Des scientifiques de l’Université chinoise de Zheijiang viennent de dévoiler à travers une vidéo publiée sur YouTube, un essaim de drones bleu vif de la taille d’une paume de main capable de naviguer dans une dense forêt de bambous. Ils volent côte à côte, passent entre les tiges de bambou et évitent tous les obstacles (arbres, talus, etc.). Et cela, en toute autonomie, de manière coordonnée et sans guidage humain. Plus impressionnant encore : sur un terrain qu’ils découvrent en temps réel. 

Comme le confient les scientifiques de Zhejiang dirigée par Xin Zhou dans leur article publié dans la revue Science Robotics, cette expérience s’inspire de scènes de science fiction. Tels que Star Wars, Prometheus ou encore Blade Runner 2049. Avec ces essaims de drones « Nous faisons un pas vers un tel futur », écrivent les auteurs de ces travaux.

Une première mondiale

Des tests avec un essaim de drone ont déjà été réalisés par le passé. En revanche, c’était toujours dans des environnements dégagés et sans obstacles. Ou encore avec des positions d’obstacles préalablement définies. Comme l’explique Enrica Soria de l’Ecole polytechnique fédérale de Lausanne. “C’est la première fois qu’un essaim de drones réussit un vol en extérieur, en pleine nature et dans un environnement non-structuré”. « L’expérience est tout simplement impressionnante » a-t-elle déclaré.

De plus, dans la majorité des cas, les drones sont gérés par un ordinateur central. Celui-ci va contrôler leur trajectoire, envoyer des instructions et procéder à des vérifications de la zone. Et c’est là toute la différence.
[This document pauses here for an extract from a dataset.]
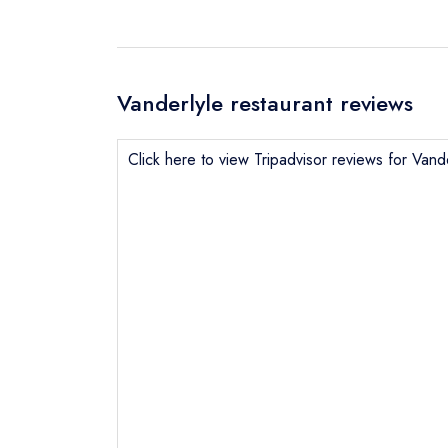
Vanderlyle restaurant reviews
Click here to view Tripadvisor reviews for Vand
En effet, dans cette expérience, l’essaim de drones peut gérer ses tâches de manière totalement autonome. Ici, les 10 petits drones sont capables de déterminer seuls leur environnement, le cartographier et planifier leur trajectoire. Bien sûr, pour parvenir à faire évoluer un essaim de drône dans une forêt remplie d’obstacles et sans programmer des données au préalable, il a fallu développer un autre type d’intelligence.
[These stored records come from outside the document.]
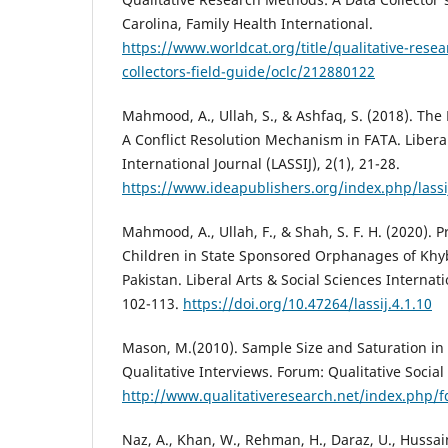
Carolina, Family Health International.
https://www.worldcat.org/title/qualitative-rese
collectors-field-guide/oclc/212880122
Mahmood, A., Ullah, S., & Ashfaq, S. (2018). The 
A Conflict Resolution Mechanism in FATA. Liberal
International Journal (LASSIJ), 2(1), 21-28.
https://www.ideapublishers.org/index.php/lassij
Mahmood, A., Ullah, F., & Shah, S. F. H. (2020).
Children in State Sponsored Orphanages of Kh
Pakistan. Liberal Arts & Social Sciences Internatio
102-113.
https://doi.org/10.47264/lassij.4.1.10
Mason, M.(2010). Sample Size and Saturation in
Qualitative Interviews. Forum: Qualitative Social 
http://www.qualitativeresearch.net/index.php/
Naz, A., Khan, W., Rehman, H., Daraz, U., Hussai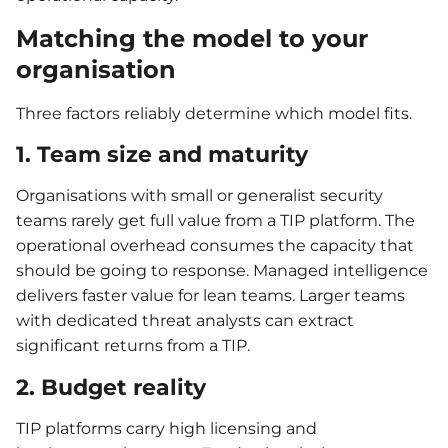
Matching the model to your
organisation
Three factors reliably determine which model fits.
1. Team size and maturity
Organisations with small or generalist security
teams rarely get full value from a TIP platform. The
operational overhead consumes the capacity that
should be going to response. Managed intelligence
delivers faster value for lean teams. Larger teams
with dedicated threat analysts can extract
significant returns from a TIP.
2. Budget reality
TIP platforms carry high licensing and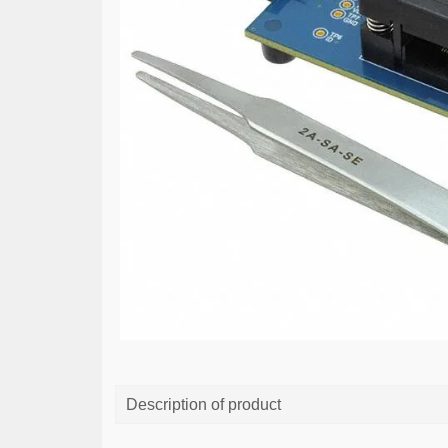
Description of product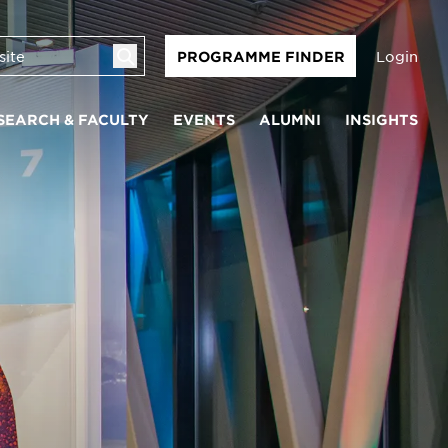
Login
PROGRAMME FINDER
SEARCH & FACULTY
EVENTS
ALUMNI
INSIGHTS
Ainsi, chaque drône embarque une myriade de capteurs qui traitent individuellement et partagent en temps réel les données collectées aux autres drones. On retrouve notamment des caméras de profondeur, des capteurs d’altitude et un ordinateur de bord.  Ensemble, ces technologies permettent à l’essaim de drones de faire une évaluation instantanée de leur position. Mais, le plus impressionnant, c’est l’algorithme embarqué dans chaque robot volant qui leur permet de maintenir une certaine distance de sécurité entre eux. Ceci afin d’éviter toute collision et garantir l’efficacité du vol ainsi qu’une coordination parfaite.

Essaim de drones : pour quelles applications ?

Sur papier, on peut utiliser cet essaim de drones dans un large panel d’applications dans le monde réel. En l’occurrence, comme cet essaim de drones ne s’appuient sur aucune infrastructure extérieure telle que le GPS, il pourrait trouver une application très intéressante lors de catastrophes naturelles.

Certes, il est possible d’utiliser des drones individuels dans de ce type de scénarios. En revanche, ces derniers ont des temps d’autonomie de vol très limités. Ainsi, envoyer un essaim de drones se révèle bien plus efficace et permet de réaliser des gains de temps considérables.

L’essaim de drones trouve également une application intéressante dans le transport d’objets lourds ne pouvant être soulevés par un engin seul.

Bien sûr, la technologie doit encore s’améliorer afin que les drones autonomes puissent s’adapter au mieux à de nouveaux environnements. Et cela, sans s’écraser les uns sur les autres ou sans entrer dans des objets afin d’assurer la sécurité publique. Plus particulièrement dans les environnements ultra-dynamiques où se bousculent véhicules et passants.

Autre défi : les applications militaires.

En effet, à l’heure où les recherches militaires ne sont pas partagées avec le grand public et que le Pentagone montre un grand intérêt pour les essaims qu’il teste également de son côté. On se pose la question si les algorithmes développés par les scientifiques de Zhejiang pourraient un jour se retrouver entre les mains de l’armée.